Now the company has given more detail about the issue and how it plans to avoid it in the future. It appears the outage was a compounding of three major issues that took the service down without notifying Microsoft. The issues began with latency between the MFA frontend’s communication with its cache servers. This occurred only at periods of high usage but often triggered the second root cause: “The second root cause is a race condition in processing responses from the MFA backend server that led to recycles of the MFA frontend server processes which can trigger additional latency and the third root cause (below) on the MFA backend,” explained Microsoft.
Microsoft’s Promises
Unfortunately, the second issue triggered the third root cause. A previous undiscovered issue in the MFA backend meant it was unable to process requests from the front-end. The nature of the issue meant that everything looked normal on Microsoft’s monitoring.
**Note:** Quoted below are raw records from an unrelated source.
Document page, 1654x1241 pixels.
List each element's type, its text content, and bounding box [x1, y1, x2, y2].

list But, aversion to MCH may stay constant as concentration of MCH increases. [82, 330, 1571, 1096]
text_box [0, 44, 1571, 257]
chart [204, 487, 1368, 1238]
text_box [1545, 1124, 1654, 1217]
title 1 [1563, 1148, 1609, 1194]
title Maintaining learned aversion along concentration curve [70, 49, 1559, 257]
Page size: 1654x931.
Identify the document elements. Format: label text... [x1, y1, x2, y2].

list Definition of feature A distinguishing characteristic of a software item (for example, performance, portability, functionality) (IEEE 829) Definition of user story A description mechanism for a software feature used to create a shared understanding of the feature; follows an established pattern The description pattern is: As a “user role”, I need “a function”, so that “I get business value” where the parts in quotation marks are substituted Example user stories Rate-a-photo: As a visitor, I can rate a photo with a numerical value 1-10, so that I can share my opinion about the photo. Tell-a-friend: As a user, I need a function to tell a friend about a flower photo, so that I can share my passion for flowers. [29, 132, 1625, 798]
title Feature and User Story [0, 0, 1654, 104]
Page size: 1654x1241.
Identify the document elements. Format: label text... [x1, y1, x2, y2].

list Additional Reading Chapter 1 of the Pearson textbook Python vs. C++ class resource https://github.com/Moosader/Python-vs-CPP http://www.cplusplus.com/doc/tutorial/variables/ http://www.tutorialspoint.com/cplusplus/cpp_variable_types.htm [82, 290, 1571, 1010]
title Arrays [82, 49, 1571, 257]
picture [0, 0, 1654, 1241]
As you’d expect, the company has now fixed the issues, but it says it wasn’t easy. Apparently, the overlap between various issues made it very difficult to determine the root cause and was also causing gaps in the team’s telemetry. To avoid such issues in the future, Microsoft has promised to update its deployment procedures and testing cycles. It will also review its monitoring services to reduce detection time, and its containment process to stop the issue from spreading to other data centers. With hope, this will let the company avoid any major issues in the future. Should one happen, though, it has vowed to tell customers more quickly. Most of the above changes should be in place in December, with sever containment changes going live in January 2019.